Question

If $f(x) = \begin{cases} x + \{x\} + x \sin\{x\} & \text{for } x \neq 0 \\ 0 & \text{for } x = 0 \end{cases}$

where {.} denotes the fractional part function, then:

• A. f is continuous & differentiable at x = 0
• B. f is continuous but not differentiable at x = 0
• C. f is continuous & differentiable at x = 2
• D. none of these

Answer 1

Answer: (D)

none of these

Answer 2

The function is given by $f(x) = x + \{x\} + x \sin\{x\}$ for $x \neq 0$ and $f(0) = 0$. The fractional part function $\{x\}$ is defined as $x - \lfloor x \rfloor$.

Continuity at $x=0$: For continuity at $x=0$, we require $\lim_{x \to 0} f(x) = f(0)$. We are given $f(0) = 0$.

The right-hand limit: As $x \to 0^+$, $\lfloor x \rfloor = 0$, so $\{x\} = x$. $\lim_{x \to 0^+} f(x) = \lim_{x \to 0^+} (x + x + x \sin x) = \lim_{x \to 0^+} (2x + x \sin x) = 0$ The left-hand limit: As $x \to 0^-$, $\lfloor x \rfloor = -1$, so $\{x\} = x - (-1) = x+1$. $\lim_{x \to 0^-} f(x) = \lim_{x \to 0^-} (x + (x+1) + x \sin(x+1)) = 0 + (0+1) + 0 \sin(0+1) = 1$ Since $\lim_{x \to 0^+} f(x) \neq \lim_{x \to 0^-} f(x)$, the limit $\lim_{x \to 0} f(x)$ does not exist. Thus, $f$ is not continuous at $x=0$.

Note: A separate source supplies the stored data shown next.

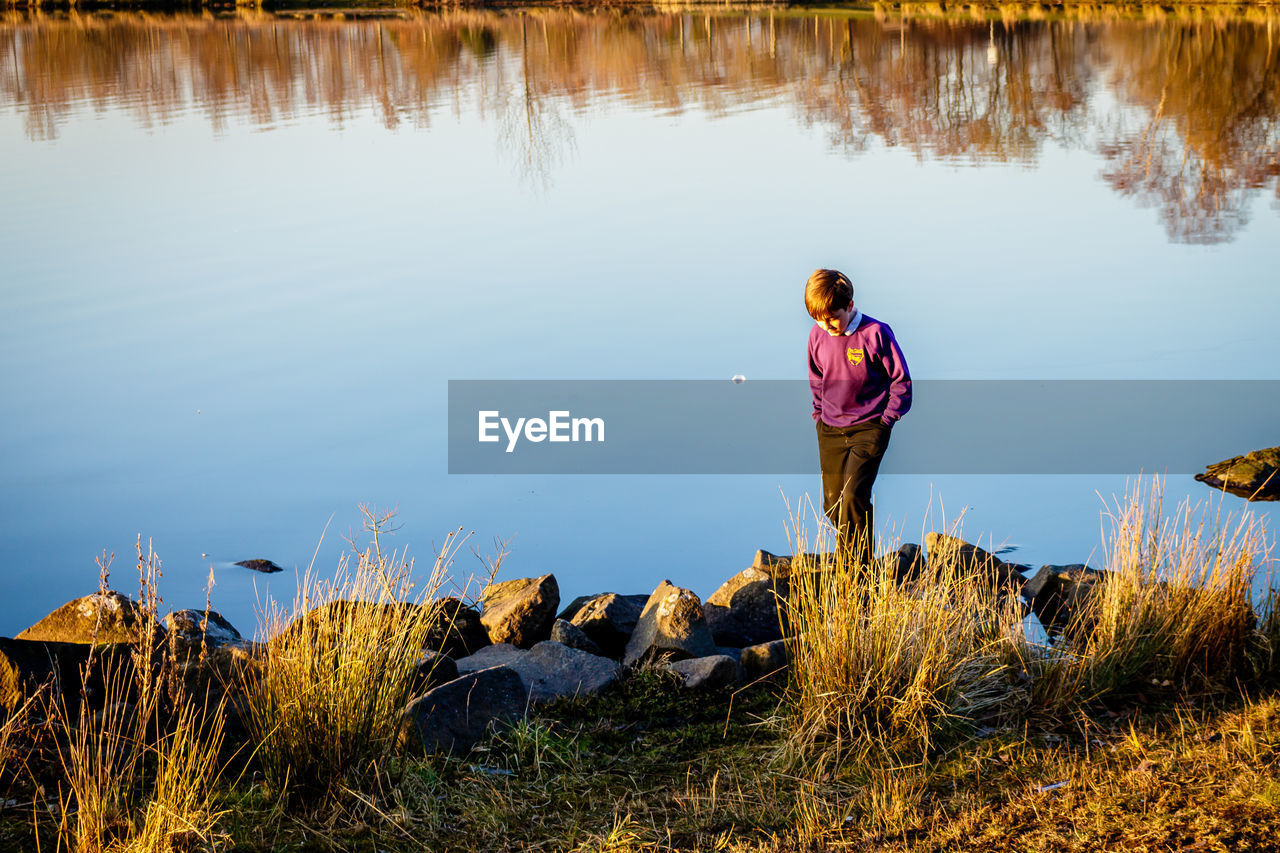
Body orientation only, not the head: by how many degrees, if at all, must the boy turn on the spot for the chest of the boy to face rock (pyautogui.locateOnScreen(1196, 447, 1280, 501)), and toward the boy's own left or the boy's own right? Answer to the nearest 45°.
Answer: approximately 180°

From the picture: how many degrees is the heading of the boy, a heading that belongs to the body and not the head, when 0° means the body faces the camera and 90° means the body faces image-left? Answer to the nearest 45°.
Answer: approximately 45°

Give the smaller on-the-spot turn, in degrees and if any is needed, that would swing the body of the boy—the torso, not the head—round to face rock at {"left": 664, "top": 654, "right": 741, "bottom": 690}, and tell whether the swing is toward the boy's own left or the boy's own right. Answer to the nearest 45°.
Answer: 0° — they already face it

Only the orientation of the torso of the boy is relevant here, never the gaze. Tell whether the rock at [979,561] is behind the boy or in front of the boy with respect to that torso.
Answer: behind

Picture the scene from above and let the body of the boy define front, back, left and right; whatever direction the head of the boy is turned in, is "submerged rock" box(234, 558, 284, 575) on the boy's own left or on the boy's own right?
on the boy's own right
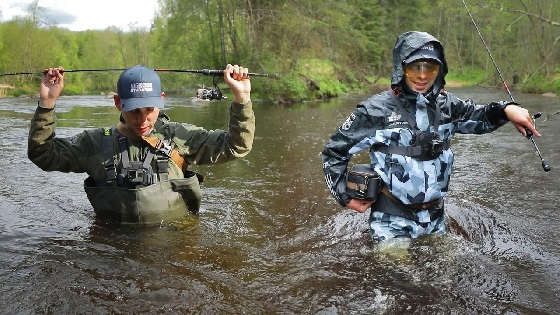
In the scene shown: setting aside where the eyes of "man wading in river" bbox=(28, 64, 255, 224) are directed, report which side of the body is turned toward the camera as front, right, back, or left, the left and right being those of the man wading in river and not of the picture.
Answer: front

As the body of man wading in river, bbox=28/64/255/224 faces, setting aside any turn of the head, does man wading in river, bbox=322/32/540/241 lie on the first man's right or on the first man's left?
on the first man's left
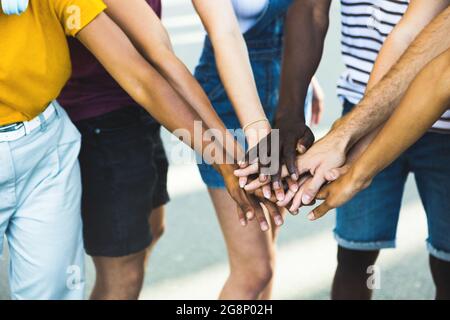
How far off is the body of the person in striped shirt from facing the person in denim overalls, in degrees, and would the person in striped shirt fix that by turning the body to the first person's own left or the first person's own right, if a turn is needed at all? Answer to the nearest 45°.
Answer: approximately 45° to the first person's own right

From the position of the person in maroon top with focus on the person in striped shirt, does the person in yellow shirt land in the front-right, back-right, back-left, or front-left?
back-right

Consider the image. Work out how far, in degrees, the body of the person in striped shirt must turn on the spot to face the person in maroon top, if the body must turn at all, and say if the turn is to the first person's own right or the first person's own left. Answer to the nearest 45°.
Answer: approximately 45° to the first person's own right

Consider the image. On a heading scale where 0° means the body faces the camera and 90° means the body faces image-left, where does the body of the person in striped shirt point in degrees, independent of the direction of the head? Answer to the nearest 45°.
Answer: approximately 45°
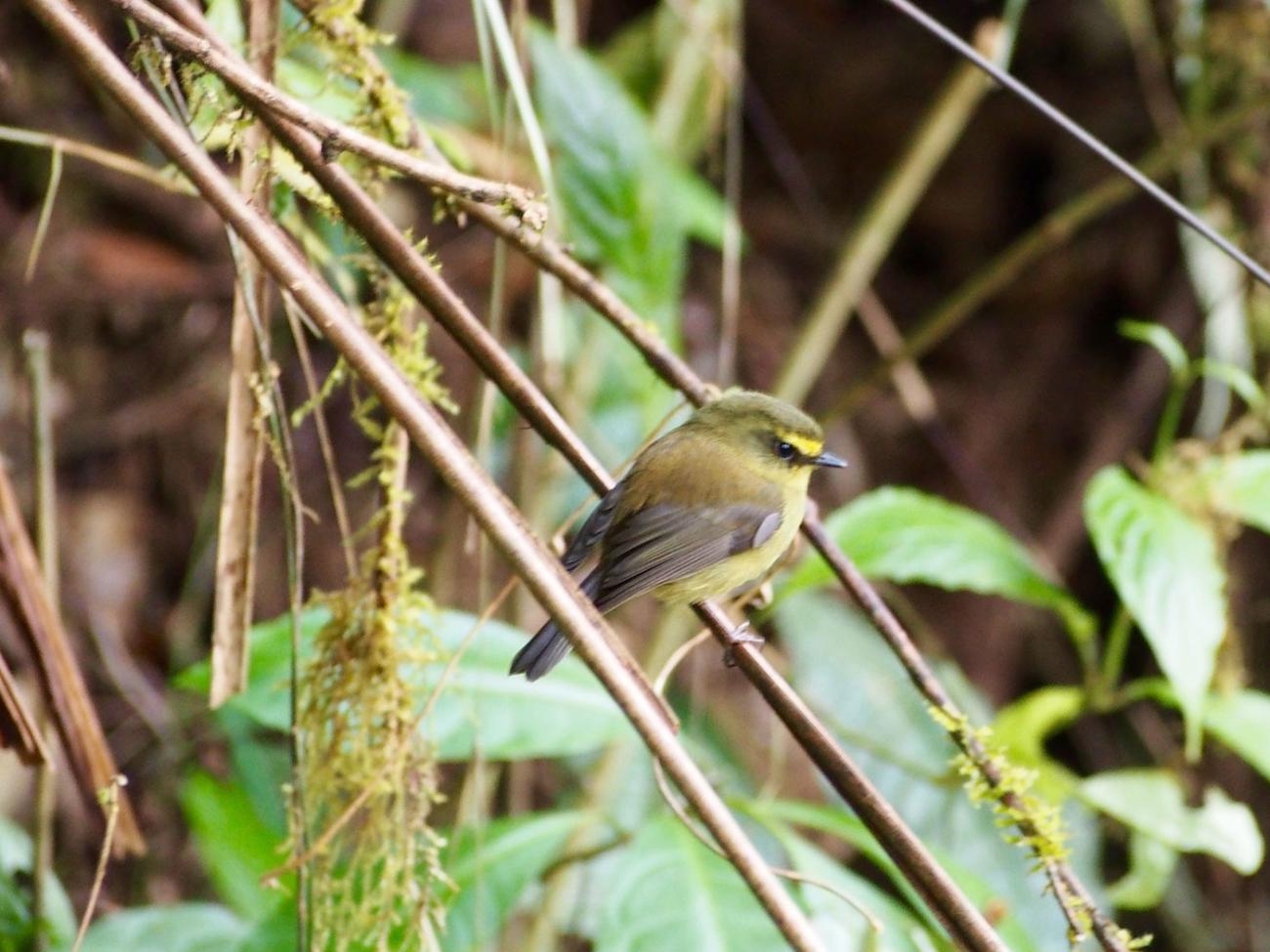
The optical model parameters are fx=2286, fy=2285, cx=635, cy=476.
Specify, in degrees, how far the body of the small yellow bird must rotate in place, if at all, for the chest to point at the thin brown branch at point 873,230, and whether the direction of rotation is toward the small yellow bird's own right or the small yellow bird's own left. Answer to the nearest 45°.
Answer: approximately 45° to the small yellow bird's own left

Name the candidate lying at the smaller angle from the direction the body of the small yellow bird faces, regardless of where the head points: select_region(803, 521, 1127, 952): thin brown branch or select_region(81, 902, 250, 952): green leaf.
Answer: the thin brown branch

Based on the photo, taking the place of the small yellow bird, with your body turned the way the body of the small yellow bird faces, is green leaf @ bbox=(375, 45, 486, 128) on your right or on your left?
on your left

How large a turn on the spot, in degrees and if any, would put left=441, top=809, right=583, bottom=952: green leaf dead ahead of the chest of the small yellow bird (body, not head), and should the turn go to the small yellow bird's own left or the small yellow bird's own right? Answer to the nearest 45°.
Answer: approximately 135° to the small yellow bird's own right

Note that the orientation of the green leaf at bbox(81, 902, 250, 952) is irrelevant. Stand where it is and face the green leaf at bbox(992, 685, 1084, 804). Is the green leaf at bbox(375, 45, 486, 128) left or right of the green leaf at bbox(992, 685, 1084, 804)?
left

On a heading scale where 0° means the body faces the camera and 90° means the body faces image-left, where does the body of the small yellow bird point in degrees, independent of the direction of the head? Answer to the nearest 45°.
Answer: approximately 270°

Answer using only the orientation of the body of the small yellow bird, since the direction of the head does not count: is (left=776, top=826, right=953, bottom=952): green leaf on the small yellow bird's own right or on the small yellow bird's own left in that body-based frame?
on the small yellow bird's own right

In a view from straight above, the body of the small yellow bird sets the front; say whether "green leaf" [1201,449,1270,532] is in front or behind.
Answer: in front
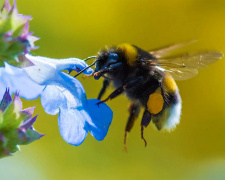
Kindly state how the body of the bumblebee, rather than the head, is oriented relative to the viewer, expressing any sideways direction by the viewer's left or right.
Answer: facing to the left of the viewer

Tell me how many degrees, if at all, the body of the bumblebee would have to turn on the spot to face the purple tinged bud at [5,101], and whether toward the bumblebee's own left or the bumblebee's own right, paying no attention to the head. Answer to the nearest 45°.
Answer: approximately 45° to the bumblebee's own left
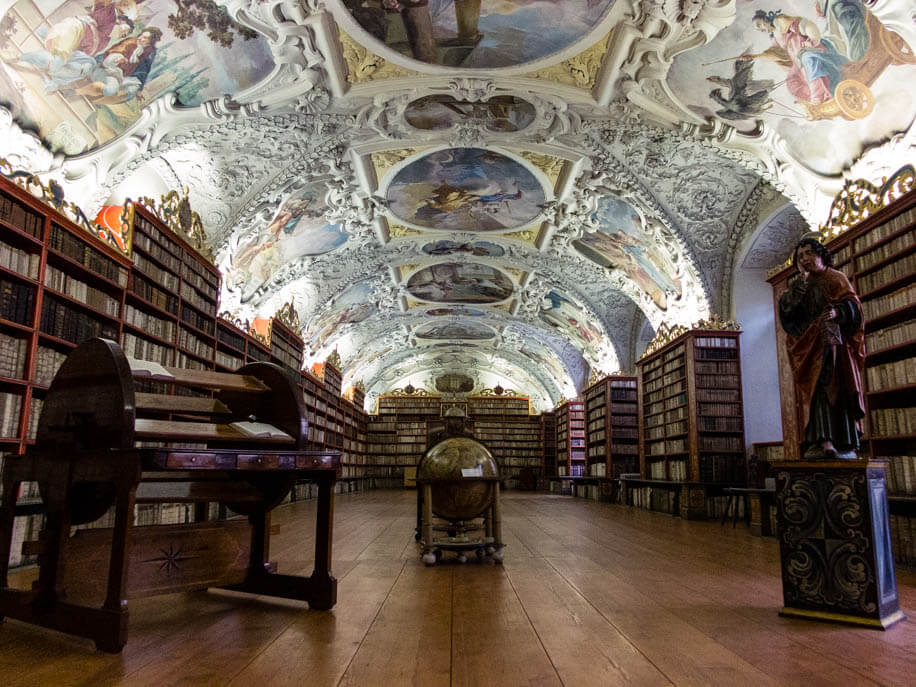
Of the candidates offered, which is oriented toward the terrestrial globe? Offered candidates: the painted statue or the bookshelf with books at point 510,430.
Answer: the bookshelf with books

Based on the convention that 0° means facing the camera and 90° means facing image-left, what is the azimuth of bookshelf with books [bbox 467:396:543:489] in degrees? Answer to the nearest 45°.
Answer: approximately 0°

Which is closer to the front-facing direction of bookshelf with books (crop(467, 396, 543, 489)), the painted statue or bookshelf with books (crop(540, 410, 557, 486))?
the painted statue

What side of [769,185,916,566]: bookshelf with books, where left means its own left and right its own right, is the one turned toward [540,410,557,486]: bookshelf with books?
right

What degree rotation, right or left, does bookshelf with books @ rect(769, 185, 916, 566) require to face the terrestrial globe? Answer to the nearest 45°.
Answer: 0° — it already faces it

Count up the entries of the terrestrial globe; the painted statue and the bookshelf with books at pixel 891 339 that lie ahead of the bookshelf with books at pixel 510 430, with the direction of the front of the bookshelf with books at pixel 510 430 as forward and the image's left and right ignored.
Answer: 3

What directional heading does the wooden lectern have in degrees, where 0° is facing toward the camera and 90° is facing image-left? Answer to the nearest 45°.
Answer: approximately 315°

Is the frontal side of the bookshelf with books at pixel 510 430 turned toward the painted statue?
yes

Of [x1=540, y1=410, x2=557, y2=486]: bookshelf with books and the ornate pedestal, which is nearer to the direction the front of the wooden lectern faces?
the ornate pedestal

Continuity at $x=2$: For continuity at $x=2$, we require $\lim_{x \to 2} f(x) = f(2)$. For $x=2$, $\lfloor 2 \rfloor = 2$, so $\{2\} = 2 - 2 = 0$. $f(2) = 2 + \{2\} + 2 \sin\{2\} = 2 + 0 + 2 \sin(0) = 2$

The right-hand limit: As $x \to 2^+$, $\lfloor x \rfloor = 2$, so $\{x\} = x-2$. $\lim_{x \to 2^+} f(x) = \lim_{x \to 2^+} (x + (x-2) + x \sin(x-2)) = 2 + (2-2) + 2 \sin(2-2) = 2 + 0 + 0 = 2$ The left-hand limit: As $x \to 2^-$, $\lfloor x \rfloor = 1$, so $\{x\} = x-1$. $\lim_{x \to 2^-} f(x) = \lim_{x \to 2^-} (x + (x-1) + x \sin(x-1)) = 2 + (2-1) + 2 \sin(2-1) = 2 + 1 + 2 \sin(1) = 3 + 2 \sin(1)$ Since $\lim_{x \to 2^-} f(x) = 3 + 2 \sin(1) \neq f(2) = 2$, $f$ is not continuous at $x=2$.

Since $f$ is not continuous at $x=0$ and $x=2$, the first three options are false. The correct option is none of these.